Weapon:  Kitchen Pro 2000

Plot:  The main character, despite being careful, always manages to cut herself when using her mandoline.  The latest attack by the mandoline occurred not when she is actually using it but as she is moving back to the sink to wash a dish.

Mystery:  Why does the mandoline have it out for her?

Any kitchen mishaps you’re willing to share?

DMV Woes

Photo credit:  Rich Vintage/iStock

My driver’s license expires in three weeks.  I haven’t thought too much about it – I figured I’d do the REAL ID thing at the same time.  I’ve seen all the various documents and I’m well covered.  And even if for some reason I had trouble w/ the REAL ID, I have a valid passport so will still be able to travel, even after the (again) extended deadline.  I had even heard from somewhere that the DMV preferred that you make an appointment to get your license renewed.

So I was a little non-plussed when I went online yesterday to do the “pre-screening” for the REAL ID and make an appointment, only to find that you can’t get an appointment ANYWHERE in the Twin Cities area in the next month.  I would think that if everything were taking 2-3 months, we’d be hearing about it; I’m surely not the only one who didn’t think twice about having to renew so far in advance.

I called the AAA that I normally go to for all DMV things and the guy who answered the phone was very nice and when I told him my license would expire before I could get an appointment, this is what he counseled:

  • Go to the office so that you are there before opening.
  • If you are one of the first 15 people in line, they bring you into the building and you get waited on
  • If you are NOT one of the first 15, they take your phone number and will call you sometime later in the day with an appointment time
  • Apparently you have 15 minutes to get there (I’m hoping I mis-heard this, but probably not)

He then suggested that if you want to be in that golden first 15, you should shoot to arrive by 6:30 a.m. at the latest.  Sigh.

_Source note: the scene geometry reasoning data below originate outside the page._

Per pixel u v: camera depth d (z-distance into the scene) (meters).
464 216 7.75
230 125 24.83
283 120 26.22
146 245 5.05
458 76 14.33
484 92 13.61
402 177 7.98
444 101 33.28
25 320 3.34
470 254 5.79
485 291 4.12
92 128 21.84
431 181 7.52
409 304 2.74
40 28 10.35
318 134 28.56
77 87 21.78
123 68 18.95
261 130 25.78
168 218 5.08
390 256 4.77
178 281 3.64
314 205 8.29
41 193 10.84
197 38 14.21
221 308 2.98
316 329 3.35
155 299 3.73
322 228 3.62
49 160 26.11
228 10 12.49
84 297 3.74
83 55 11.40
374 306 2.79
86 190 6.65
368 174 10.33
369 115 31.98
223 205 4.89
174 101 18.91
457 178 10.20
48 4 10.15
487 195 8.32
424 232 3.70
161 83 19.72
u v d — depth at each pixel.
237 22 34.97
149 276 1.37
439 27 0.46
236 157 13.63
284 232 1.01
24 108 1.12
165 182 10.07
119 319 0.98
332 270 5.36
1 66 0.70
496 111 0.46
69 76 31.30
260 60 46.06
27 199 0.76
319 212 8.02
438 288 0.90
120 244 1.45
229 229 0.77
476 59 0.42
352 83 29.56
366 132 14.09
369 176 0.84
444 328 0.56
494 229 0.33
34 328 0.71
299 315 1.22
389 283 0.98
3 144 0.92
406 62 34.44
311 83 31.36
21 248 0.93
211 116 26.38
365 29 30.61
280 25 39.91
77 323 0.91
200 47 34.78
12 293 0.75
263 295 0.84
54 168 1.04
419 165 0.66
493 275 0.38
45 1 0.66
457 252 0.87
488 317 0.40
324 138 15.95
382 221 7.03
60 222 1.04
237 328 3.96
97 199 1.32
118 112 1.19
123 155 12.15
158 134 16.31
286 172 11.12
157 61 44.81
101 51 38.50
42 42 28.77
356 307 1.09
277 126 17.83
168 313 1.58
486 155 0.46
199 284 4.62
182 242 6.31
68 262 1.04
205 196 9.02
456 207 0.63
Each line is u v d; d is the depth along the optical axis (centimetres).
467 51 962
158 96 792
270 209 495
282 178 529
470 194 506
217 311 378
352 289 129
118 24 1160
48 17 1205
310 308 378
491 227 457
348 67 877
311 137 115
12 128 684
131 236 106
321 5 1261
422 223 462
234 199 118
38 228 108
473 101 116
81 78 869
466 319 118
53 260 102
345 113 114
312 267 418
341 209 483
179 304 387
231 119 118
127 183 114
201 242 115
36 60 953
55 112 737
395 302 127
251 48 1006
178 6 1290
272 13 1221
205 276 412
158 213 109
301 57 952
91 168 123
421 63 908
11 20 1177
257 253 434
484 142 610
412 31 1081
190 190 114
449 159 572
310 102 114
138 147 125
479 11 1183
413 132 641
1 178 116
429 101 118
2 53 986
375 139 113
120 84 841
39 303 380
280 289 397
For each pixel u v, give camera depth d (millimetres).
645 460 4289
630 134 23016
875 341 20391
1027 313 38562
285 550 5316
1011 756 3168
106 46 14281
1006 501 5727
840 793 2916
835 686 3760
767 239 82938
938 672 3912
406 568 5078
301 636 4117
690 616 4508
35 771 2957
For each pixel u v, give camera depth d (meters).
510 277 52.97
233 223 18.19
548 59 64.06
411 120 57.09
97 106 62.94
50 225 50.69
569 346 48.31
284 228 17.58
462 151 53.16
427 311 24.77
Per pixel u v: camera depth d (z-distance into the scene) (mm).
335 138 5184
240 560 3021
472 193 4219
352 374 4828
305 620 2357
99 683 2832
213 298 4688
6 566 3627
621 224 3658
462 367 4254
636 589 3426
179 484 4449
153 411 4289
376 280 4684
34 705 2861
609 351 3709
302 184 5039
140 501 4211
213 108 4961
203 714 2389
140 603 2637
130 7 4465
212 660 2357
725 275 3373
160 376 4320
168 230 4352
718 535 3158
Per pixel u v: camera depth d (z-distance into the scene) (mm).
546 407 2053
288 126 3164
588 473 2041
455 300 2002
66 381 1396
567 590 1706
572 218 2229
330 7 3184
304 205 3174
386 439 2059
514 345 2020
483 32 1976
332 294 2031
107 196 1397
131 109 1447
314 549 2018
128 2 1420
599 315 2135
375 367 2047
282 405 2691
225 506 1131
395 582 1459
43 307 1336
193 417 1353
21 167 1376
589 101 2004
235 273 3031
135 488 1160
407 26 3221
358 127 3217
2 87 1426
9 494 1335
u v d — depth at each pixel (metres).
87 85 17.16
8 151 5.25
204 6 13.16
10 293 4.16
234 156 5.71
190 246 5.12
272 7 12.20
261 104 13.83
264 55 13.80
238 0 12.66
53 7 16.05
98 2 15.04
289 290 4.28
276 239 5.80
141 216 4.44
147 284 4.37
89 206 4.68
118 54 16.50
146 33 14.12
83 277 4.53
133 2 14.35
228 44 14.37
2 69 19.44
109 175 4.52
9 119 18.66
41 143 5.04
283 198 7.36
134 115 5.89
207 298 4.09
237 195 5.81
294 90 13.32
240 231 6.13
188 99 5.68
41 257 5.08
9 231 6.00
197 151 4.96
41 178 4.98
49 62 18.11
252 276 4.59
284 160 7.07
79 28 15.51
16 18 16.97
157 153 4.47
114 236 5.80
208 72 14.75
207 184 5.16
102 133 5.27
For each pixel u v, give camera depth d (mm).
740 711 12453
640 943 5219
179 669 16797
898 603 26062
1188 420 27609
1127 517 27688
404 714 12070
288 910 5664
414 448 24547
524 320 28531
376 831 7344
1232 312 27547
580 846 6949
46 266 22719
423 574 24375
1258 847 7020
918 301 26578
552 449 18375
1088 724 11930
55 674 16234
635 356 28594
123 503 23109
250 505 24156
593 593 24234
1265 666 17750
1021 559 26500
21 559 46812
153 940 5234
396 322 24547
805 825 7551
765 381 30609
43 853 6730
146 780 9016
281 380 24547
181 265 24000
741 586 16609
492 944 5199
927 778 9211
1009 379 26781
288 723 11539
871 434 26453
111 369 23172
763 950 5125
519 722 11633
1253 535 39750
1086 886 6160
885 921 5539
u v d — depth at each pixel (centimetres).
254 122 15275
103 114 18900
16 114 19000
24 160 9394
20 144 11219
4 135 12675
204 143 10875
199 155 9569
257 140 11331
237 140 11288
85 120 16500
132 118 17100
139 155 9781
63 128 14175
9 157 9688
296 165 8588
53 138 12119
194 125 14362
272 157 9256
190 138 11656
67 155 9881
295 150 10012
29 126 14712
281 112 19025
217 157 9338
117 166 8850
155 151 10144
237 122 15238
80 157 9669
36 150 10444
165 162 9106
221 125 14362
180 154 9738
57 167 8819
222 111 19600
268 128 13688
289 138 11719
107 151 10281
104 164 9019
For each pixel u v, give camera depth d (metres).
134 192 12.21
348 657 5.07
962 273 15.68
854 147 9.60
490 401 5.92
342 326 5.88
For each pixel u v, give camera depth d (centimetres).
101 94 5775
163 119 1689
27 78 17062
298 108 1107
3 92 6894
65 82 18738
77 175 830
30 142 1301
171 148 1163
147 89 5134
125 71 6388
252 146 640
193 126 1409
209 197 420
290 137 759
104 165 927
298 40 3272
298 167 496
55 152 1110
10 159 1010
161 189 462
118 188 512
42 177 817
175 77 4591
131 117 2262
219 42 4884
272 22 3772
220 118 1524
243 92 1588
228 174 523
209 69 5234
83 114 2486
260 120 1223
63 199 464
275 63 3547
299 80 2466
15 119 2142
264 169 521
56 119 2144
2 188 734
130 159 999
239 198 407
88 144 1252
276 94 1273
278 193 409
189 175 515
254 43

Looks like next week one morning I’ll be sitting in my stadium chair outside the DMV at 6 a.m.  I think the sun will be up by then so I won’t need a flashlight to read.

Any particular bureaucracy getting you down these days?

Down Down Down

I like to think that I have a pretty good imagination.  After all, the fantasy genre is one of my favorites – give me a good dragon story any day.  So it wasn’t out of character that yesterday, when I stumbled upon a show called “Mythical Beasts”, I didn’t automatically change the channel.  I won’t go into the ethics of the Science Channel in airing this stuff, but suffice it to say the way they lay out these shows isn’t using exacting science.

It didn’t take long before I was down the rabbit hole.  I started looking for the iconic Loch Ness photo (which was debunked decades and decades ago).  This led me to the Lagarfljot Worm, an ice serpent in Iceland.  It’s supposedly been terrorizing the countryside for centuries, often cited as being responsible for harsh weather and crop failures.  This led me to Nahuelito, another lake-based monster in Argentina, similar to Nessie.  This led me to the Windigo, which I had heard of but didn’t know about.  Apparently it can influence people into greed, murder and cannibalism.  This led me to a book called “Abominable Science: Origins of the Yeti, Nessie, and Other Famous Cryptids” (yes, then I had to look up cryptids)!  Of course, I have requested the book from the library.  If I hadn’t decided to go downstairs for lunch, who knows how long I would have been trolling the internet for made-up beings.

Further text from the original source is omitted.